> Brano del documento
==================================================
Le posizioni di Carlo Petrini sono le stesse che, da tanti anni, rappresentano il cuore del pensiero di Slow Food: la valorizzazione dei prodotti di territorio, e un tipo di agricoltura che sia sostenibile, rispettosa dell’ambiente e delle persone. Un rispetto che, secondo lui, nel caso del Barolo passa necessariamente dalla conversione in biologico.
Di fronte ad una platea in cui molti erano produttori Petrini ha affermato senza mezze misure che «bisogna liberare i nostri terreni dall’uso della chimica. Per fortuna molti viticoltori lo stanno già facendo, ma sarebbe bello se fosse il Consorzio di Tutela stesso a chiedere che il Barolo nasca solo dove la chimica è stata bandita. Certo, la prima denominazione biologica al mondo potrebbe apparire come un’operazione di marketing incredibile, ma io penso invece alla salute delle persone, dei consumatori e, prima ancora, dei contadini che i prodotti chimici li respirano ogni volta che viene fatto un trattamento. Sarebbe un atto dovuto, che credo sia fattibile, magari prendendosi il tempo necessario».
==================================================
> Sezione dati
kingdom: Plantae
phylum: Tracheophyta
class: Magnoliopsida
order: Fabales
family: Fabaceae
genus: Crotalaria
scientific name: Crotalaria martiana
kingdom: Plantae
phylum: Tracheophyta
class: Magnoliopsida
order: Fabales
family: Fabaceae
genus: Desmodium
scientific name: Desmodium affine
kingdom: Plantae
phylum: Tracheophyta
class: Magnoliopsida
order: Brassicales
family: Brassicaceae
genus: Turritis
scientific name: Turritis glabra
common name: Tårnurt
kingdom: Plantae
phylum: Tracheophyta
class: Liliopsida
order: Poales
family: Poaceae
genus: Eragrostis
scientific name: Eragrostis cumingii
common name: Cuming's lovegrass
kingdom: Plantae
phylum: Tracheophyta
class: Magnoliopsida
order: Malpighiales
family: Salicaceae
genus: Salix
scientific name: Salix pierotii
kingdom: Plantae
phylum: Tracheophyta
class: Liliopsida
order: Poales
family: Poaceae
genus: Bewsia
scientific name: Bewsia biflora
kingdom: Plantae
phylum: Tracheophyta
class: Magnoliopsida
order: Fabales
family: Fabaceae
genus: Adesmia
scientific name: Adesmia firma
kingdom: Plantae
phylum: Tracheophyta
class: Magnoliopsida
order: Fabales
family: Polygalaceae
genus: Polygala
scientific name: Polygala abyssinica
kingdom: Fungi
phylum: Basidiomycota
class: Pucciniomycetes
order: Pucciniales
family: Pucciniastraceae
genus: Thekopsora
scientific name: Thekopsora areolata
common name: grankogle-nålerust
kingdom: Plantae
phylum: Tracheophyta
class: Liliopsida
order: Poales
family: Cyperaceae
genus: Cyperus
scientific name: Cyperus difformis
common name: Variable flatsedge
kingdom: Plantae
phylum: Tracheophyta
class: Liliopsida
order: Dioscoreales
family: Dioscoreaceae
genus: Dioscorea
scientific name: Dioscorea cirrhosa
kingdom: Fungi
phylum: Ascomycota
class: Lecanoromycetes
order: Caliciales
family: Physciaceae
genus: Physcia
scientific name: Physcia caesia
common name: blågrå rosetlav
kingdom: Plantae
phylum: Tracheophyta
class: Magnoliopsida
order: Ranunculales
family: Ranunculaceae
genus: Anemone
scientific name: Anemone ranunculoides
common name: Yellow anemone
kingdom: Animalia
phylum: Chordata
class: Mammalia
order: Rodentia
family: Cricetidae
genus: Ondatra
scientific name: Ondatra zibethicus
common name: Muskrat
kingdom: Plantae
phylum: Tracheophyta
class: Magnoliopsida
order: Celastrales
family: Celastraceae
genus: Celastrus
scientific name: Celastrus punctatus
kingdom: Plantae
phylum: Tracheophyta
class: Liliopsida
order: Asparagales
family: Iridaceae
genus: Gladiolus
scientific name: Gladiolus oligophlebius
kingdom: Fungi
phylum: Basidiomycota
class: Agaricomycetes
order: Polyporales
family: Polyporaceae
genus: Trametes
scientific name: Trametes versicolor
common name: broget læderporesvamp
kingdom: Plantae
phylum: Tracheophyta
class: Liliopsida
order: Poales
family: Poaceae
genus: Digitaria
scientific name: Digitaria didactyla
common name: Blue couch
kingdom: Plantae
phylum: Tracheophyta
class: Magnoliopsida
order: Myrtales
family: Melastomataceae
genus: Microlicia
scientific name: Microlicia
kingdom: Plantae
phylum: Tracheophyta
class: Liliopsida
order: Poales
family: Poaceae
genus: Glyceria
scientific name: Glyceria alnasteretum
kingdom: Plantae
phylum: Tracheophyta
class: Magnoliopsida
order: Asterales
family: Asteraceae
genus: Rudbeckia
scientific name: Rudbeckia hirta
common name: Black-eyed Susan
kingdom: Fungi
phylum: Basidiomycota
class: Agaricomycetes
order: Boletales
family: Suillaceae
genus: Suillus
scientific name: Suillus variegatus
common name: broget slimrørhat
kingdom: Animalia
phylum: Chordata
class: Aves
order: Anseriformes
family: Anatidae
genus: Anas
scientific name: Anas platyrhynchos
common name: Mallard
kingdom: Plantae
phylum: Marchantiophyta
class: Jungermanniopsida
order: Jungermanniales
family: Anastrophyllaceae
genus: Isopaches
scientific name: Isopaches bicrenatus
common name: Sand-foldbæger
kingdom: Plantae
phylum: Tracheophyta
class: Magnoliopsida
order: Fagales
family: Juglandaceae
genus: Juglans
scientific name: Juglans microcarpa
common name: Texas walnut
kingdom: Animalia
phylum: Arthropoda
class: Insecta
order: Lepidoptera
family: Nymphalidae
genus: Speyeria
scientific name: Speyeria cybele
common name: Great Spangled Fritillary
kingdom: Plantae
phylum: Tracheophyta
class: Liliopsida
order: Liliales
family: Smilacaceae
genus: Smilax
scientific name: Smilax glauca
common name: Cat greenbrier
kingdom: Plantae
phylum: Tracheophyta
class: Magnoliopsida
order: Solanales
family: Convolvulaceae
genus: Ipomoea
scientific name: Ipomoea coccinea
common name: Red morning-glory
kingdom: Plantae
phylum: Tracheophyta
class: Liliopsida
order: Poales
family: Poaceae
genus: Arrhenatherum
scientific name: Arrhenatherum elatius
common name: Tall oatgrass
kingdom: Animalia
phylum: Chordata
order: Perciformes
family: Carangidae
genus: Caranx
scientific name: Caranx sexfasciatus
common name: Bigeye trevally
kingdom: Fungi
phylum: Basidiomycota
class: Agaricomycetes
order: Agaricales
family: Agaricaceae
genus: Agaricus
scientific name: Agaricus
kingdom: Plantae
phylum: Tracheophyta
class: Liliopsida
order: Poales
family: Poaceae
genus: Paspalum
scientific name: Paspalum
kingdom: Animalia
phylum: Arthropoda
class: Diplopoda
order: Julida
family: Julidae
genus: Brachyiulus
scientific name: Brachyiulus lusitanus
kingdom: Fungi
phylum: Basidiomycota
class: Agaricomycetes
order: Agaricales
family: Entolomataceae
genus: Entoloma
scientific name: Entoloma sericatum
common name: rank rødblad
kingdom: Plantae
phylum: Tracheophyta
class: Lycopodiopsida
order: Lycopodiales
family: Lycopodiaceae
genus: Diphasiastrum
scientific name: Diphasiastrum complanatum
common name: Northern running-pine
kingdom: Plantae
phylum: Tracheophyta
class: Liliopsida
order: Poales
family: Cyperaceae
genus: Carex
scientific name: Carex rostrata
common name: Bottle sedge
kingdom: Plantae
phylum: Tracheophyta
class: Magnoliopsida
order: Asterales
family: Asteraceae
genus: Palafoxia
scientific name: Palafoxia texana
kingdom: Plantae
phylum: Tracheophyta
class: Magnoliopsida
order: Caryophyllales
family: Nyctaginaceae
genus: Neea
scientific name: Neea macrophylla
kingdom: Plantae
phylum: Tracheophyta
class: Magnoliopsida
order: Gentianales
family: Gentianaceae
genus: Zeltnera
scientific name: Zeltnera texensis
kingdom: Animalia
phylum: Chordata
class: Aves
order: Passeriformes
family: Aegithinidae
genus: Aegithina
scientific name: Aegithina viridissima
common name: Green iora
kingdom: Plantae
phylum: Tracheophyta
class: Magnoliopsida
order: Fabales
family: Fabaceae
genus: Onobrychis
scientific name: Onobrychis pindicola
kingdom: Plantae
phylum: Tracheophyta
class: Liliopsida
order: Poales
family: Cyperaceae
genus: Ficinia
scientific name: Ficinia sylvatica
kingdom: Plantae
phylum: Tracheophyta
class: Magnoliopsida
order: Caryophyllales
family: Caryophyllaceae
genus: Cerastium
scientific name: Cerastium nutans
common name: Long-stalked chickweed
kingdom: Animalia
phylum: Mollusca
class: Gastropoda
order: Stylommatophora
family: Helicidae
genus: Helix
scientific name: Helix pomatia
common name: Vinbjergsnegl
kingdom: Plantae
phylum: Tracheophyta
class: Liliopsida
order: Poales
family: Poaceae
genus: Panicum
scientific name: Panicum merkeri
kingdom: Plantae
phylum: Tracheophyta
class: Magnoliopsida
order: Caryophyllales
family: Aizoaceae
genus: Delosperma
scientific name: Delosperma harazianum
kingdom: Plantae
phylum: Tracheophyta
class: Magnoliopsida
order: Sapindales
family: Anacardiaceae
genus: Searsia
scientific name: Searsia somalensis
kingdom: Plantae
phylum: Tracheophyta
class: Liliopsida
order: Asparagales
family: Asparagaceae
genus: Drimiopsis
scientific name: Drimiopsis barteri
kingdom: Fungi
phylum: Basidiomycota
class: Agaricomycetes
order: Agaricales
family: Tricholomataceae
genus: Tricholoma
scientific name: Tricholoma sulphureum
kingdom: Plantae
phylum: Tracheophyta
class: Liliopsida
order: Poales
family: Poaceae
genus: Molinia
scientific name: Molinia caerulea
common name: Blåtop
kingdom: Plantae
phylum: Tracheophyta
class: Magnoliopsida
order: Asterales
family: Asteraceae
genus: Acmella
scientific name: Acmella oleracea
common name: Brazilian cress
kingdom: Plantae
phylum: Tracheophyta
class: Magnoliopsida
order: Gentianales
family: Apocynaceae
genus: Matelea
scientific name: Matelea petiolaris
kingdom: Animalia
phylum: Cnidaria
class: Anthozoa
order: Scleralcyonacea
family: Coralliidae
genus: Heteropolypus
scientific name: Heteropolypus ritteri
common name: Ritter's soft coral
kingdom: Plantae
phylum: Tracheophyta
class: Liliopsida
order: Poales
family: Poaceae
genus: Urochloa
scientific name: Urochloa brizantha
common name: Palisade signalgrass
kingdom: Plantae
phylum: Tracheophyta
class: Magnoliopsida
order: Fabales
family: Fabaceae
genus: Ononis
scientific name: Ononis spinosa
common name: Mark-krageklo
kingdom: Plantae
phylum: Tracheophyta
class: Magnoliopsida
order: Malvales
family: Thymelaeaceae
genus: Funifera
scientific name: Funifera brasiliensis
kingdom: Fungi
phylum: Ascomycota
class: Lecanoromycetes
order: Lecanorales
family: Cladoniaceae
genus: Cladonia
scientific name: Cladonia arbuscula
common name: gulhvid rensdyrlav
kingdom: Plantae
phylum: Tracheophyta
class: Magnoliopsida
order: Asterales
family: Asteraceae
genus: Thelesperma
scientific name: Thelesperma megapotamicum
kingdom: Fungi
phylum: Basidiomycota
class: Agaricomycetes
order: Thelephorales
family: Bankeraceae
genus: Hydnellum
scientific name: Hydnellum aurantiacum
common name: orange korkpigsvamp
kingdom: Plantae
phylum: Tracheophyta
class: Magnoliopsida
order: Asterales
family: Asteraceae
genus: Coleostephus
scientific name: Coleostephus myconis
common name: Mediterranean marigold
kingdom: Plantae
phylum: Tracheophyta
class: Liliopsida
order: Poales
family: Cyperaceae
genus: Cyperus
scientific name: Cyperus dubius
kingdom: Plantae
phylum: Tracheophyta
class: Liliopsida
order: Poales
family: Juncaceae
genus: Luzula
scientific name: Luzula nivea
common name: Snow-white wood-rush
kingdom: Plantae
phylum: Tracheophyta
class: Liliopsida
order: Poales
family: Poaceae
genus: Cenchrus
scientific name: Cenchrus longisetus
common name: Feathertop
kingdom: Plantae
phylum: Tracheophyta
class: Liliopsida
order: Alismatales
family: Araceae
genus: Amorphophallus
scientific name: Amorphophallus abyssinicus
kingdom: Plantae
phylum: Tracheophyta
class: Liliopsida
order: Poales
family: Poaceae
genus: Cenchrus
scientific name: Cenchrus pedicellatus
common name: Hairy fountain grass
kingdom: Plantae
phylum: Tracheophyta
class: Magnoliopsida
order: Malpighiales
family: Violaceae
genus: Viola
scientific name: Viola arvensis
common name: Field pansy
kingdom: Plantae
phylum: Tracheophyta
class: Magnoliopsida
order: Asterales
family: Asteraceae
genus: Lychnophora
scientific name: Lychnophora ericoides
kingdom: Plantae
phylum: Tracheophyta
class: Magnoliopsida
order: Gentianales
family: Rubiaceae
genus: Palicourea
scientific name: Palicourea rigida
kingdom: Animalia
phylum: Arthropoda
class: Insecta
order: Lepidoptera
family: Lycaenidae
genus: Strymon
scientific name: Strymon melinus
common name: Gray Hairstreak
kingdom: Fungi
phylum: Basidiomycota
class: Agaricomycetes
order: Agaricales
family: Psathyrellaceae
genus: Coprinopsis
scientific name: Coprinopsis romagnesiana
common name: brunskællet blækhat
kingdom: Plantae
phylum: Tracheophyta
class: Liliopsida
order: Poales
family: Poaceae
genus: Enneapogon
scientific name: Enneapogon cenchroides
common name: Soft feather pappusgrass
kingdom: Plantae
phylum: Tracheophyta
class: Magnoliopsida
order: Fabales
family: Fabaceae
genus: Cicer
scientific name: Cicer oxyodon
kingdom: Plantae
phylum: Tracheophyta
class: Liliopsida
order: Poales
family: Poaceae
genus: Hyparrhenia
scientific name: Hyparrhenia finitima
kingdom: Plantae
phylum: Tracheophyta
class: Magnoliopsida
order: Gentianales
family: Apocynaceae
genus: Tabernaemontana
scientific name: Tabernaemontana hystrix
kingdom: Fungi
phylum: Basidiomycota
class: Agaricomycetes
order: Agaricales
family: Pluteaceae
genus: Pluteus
==================================================
> Consegna A
Stampa la parte del brano su Petrini e il Barolo compresa tra «Le posizioni di» e «conversione in biologico.», estremi inclusi.
> Consegna B
Rispondi alle seguenti domande sul brano su Petrini e il Barolo.
(i) Nel caso del Barolo, da che cosa passa necessariamente il rispetto di cui parla Petrini?
(ii) Secondo Petrini, chi sarebbe bello che chiedesse che il Barolo nasca solo dove la chimica è stata bandita?
(iii) Chi respira i prodotti chimici ogni volta che viene fatto un trattamento?

> Risposta scritta A
Le posizioni di Carlo Petrini sono le stesse che, da tanti anni, rappresentano il cuore del pensiero di Slow Food: la valorizzazione dei prodotti di territorio, e un tipo di agricoltura che sia sostenibile, rispettosa dell’ambiente e delle persone. Un rispetto che, secondo lui, nel caso del Barolo passa necessariamente dalla conversione in biologico.

> Risposta scritta B
(i) Dalla conversione in biologico.
(ii) Il Consorzio di Tutela stesso.
(iii) I contadini.